En lugar de “empoderar” a la ciudadanía, la reforma fácilmente podría terminar consolidando la influencia de los ya potentados, tal y como ha ocurrido en Estados Unidos con experiencias como la candidatura presidencial de Ross Perot en los años noventa. La ausencia de cualquier mención en la iniciativa de Calderón de la forma en que se financiarían y se fiscalizarían los gastos de estos candidatos hace pensar que en realidad el objetivo de la propuesta sea, precisamente, minar aún más el incipiente sistema de control sobre los gastos de campaña así como iniciar el desmantelamiento del principio de predominio del financiamiento público sobre el privado.

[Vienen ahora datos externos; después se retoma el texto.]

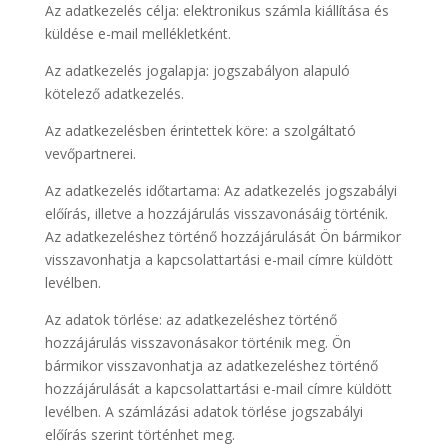
Az adatkezelés célja: elektronikus számla kiállítása és
küldése e-mail mellékletként.
Az adatkezelés jogalapja: jogszabályon alapuló
kötelező adatkezelés.
Az adatkezelésben érintettek köre: a szolgáltató
vevőpartnerei.
Az adatkezelés időtartama: Az adatkezelés jogszabályi
előírás, illetve a hozzájárulás visszavonásáig történik.
Az adatkezeléshez történő hozzájárulását Ön bármikor
visszavonhatja a kapcsolattartási e-mail címre küldött
levélben.
Az adatok törlése: az adatkezeléshez történő
hozzájárulás visszavonásakor történik meg. Ön
bármikor visszavonhatja az adatkezeléshez történő
hozzájárulását a kapcsolattartási e-mail címre küldött
levélben. A számlázási adatok törlése jogszabályi
előírás szerint történhet meg.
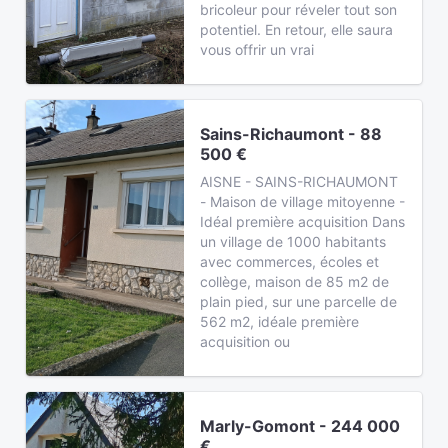
bricoleur pour réveler tout son
potentiel. En retour, elle saura
vous offrir un vrai
Sains-Richaumont - 88
500 €
AISNE - SAINS-RICHAUMONT
- Maison de village mitoyenne -
Idéal première acquisition Dans
un village de 1000 habitants
avec commerces, écoles et
collège, maison de 85 m2 de
plain pied, sur une parcelle de
562 m2, idéale première
acquisition ou
Marly-Gomont - 244 000
€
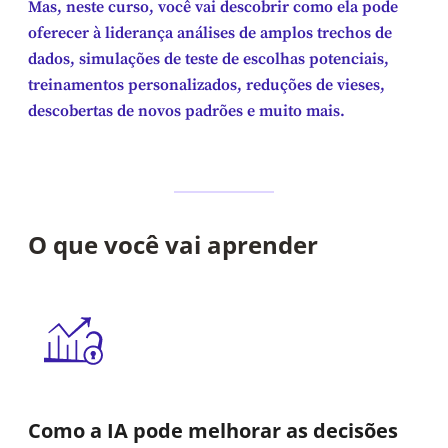
Mas, neste curso, você vai descobrir como ela pode
oferecer à liderança análises de amplos trechos de
dados, simulações de teste de escolhas potenciais,
treinamentos personalizados, reduções de vieses,
descobertas de novos padrões e muito mais.
O que você vai aprender
Como a IA pode melhorar as decisões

Algo similar ocurre con el tema de la reelección legislativa. Permitir la reelección consecutiva de legisladores federales y presidentes municipales podría poner en grave riesgo la aplicación del nuevo texto del artículo 134 constitucional que prohíbe la promoción personalizada de los servidores públicos. ¿Cómo se desarrollarían las campañas de los “incumbents” si no pueden utilizar sus cargos para promoverse políticamente? ¿Cómo distinguir entre el presupuesto que manejan a razón de sus cargos y los recursos públicos y privados recibidos para sus campañas políticas? Sin duda se establecería un escenario para abusos aún más problemáticos que el escandaloso caso de los “informes” de los legisladores del Partido Verde Ecologista del año pasado. Asimismo, se abriría la puerta para una preocupante contrarreforma al artículo 134 para suavizar las prohibiciones en la materia.

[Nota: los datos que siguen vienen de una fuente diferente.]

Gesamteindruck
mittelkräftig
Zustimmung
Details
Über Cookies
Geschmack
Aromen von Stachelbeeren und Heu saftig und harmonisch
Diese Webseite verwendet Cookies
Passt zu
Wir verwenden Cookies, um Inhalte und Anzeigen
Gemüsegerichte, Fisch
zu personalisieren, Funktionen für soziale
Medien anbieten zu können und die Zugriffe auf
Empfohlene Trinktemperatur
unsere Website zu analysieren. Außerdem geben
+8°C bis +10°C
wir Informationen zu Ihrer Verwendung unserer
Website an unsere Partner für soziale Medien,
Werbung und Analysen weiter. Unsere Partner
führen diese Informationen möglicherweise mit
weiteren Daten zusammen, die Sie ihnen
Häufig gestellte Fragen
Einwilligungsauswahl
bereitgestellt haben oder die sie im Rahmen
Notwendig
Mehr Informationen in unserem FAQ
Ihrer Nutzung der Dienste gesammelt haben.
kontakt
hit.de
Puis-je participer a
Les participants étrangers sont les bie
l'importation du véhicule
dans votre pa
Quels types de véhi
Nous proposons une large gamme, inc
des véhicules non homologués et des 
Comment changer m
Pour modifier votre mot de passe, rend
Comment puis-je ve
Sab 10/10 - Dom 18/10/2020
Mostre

Con la reelección consecutiva también sería casi imposible garantizar la equidad en las campañas electorales. La experiencia con la reelección en Estados Unidos demuestra que las personas que ya ocupan los cargos tienen enormes ventajas sobre cualquier contrincante. En cada elección de miembros de la Cámara de Representantes, más de 94% logran su reelección. De acuerdo con el prestigioso centro de investigación Open Secrets con sede en Washington, “pocas cosas en la vida son más predecibles que las posibilidades de reelección de un miembro en activo de la Cámara de Representantes. Con amplio reconocimiento de su nombre y usualmente una ventaja insuperable en dinero para la campaña, los incumbents de la Cámara típicamente tienen pocas dificultades para mantener sus curules”.5 Asimismo, cuando por arte de magia un diputado federal llega a perder su curul, normalmente no es resultado de una evaluación ciudadana de su desempeño, sino por cambios políticos al nivel nacional que están totalmente fuera de su control. En síntesis, en lugar de estimular una mayor rendición de cuentas de los legisladores federales en México, la reelección consecutiva fácilmente podría consolidar la impunidad de la clase política.

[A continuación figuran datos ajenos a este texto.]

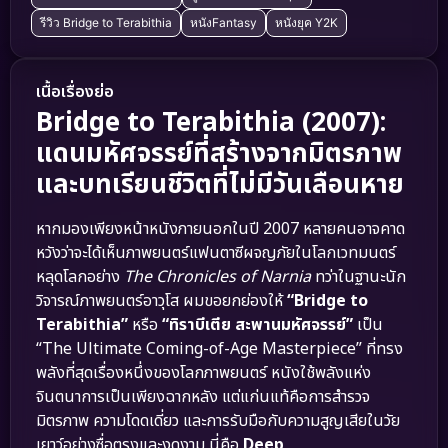
รีวิว Bridge to Terabithia
หนังFantasy
หนังยุค Y2K
เนื้อเรื่องย่อ
Bridge to Terabithia (2007):
แดนมหัศจรรย์ที่สร้างจากมิตรภาพ
และบทเรียนชีวิตที่ไม่มีวันเลือนหาย
หากมองเพียงหน้าหนังภายนอกในปี 2007 หลายคนอาจคาด
หวังว่าจะได้เห็นภาพยนตร์แฟนตาซีผจญภัยในโลกเวทมนตร์
หลุดโลกอย่าง
The Chronicles of Narnia
ทว่าในฐานะนัก
วิจารณ์ภาพยนตร์อาวุโส ผมขอยกย่องให้
“Bridge to
Terabithia”
หรือ
“ทิราบีเตีย สะพานมหัศจรรย์”
เป็น
“The Ultimate Coming-of-Age Masterpiece” ที่ทรง
พลังที่สุดเรื่องหนึ่งของโลกภาพยนตร์ หนังใช้พลังแห่ง
จินตนาการเป็นเพียงฉากหลัง แต่แก่นแท้คือการสำรวจ
มิตรภาพ ความโดดเดี่ยว และการรับมือกับความสูญเสียในวัย
เยาว์อย่างซื่อตรงและงดงาม นี่คือ
Deep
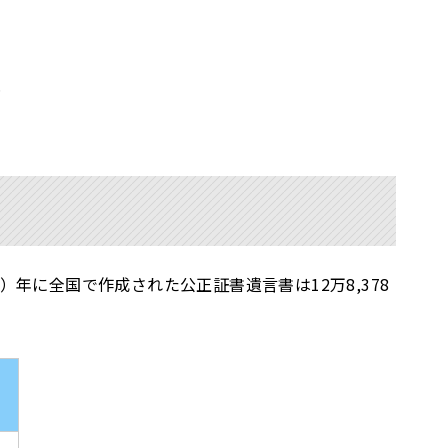
＞
年に全国で作成された公正証書遺言書は12万8,378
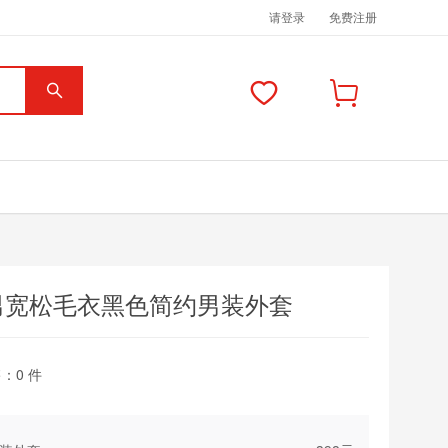
请登录
免费注册
男宽松毛衣黑色简约男装外套
售：
0
件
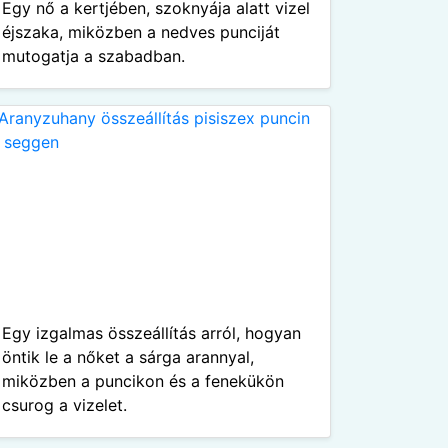
Egy nő a kertjében, szoknyája alatt vizel
éjszaka, miközben a nedves punciját
mutogatja a szabadban.
Egy izgalmas összeállítás arról, hogyan
öntik le a nőket a sárga arannyal,
miközben a puncikon és a fenekükön
csurog a vizelet.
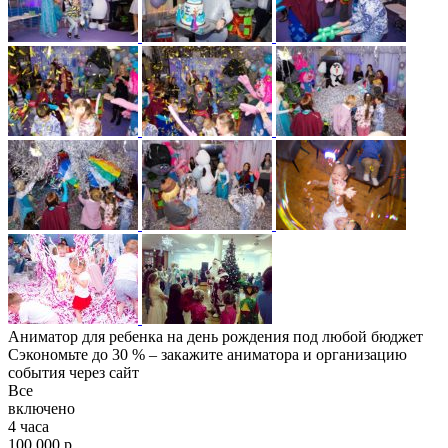
Аниматор для ребенка на день рождения под любой бюджет
Сэкономьте до 30 % – закажите аниматора и организацию
события через сайт
Все
включено
4 часа
100 000 р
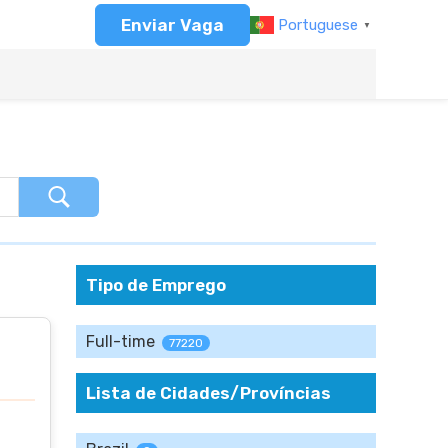
Enviar Vaga
Portuguese
▼
Tipo de Emprego
Full-time
77220
Lista de Cidades/Províncias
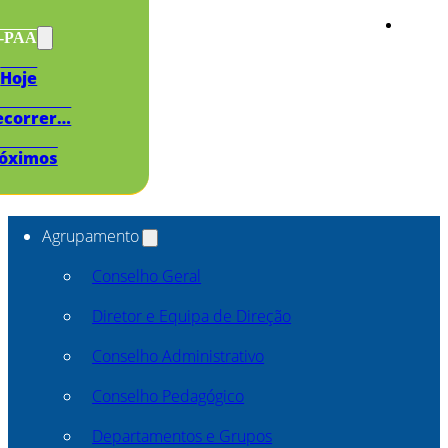
s-PAA
Hoje
ecorrer…
óximos
Agrupamento
Conselho Geral
Diretor e Equipa de Direção
Conselho Administrativo
Conselho Pedagógico
Departamentos e Grupos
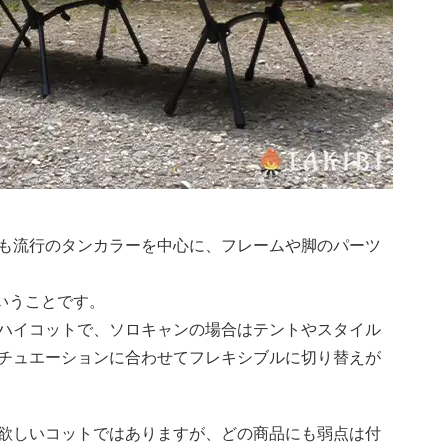
も流行のタンカラーを中心に、フレームや脚のパーツ
いうことです。
ハイコットで、ソロキャンの場合はテントやスタイル
チュエーションに合わせてフレキシブルに切り替えが
欲しいコットではありますが、どの商品にも弱点は付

Antes de impulsar el tipo de reformas incluidas en la iniciativa de Calderón habría que pensar dos veces, dado que podríamos poner en riesgo el modelo de estricta regulación político-electoral que ha existido desde 1996 y que se consolidó con la reforma de 2007-2008. Estas reformas electorales fueron reacciones de la clase política a importantes movilizaciones populares y una contrarreforma fácilmente podría despertar de nuevo la amenaza de un estallido social. La mejor forma de honrar el legado de la Revolución no es con aires de refundación “modernizantes” y malinchistas, sino con una verdadera valoración crítica tanto de la excepcional historia política del país como de las fortalezas del actual modelo mexicano de regulación político-electoral.

John M. Ackerman. Investigador de tiempo completo del Instituto de Investigaciones Jurídicas de la UNAM.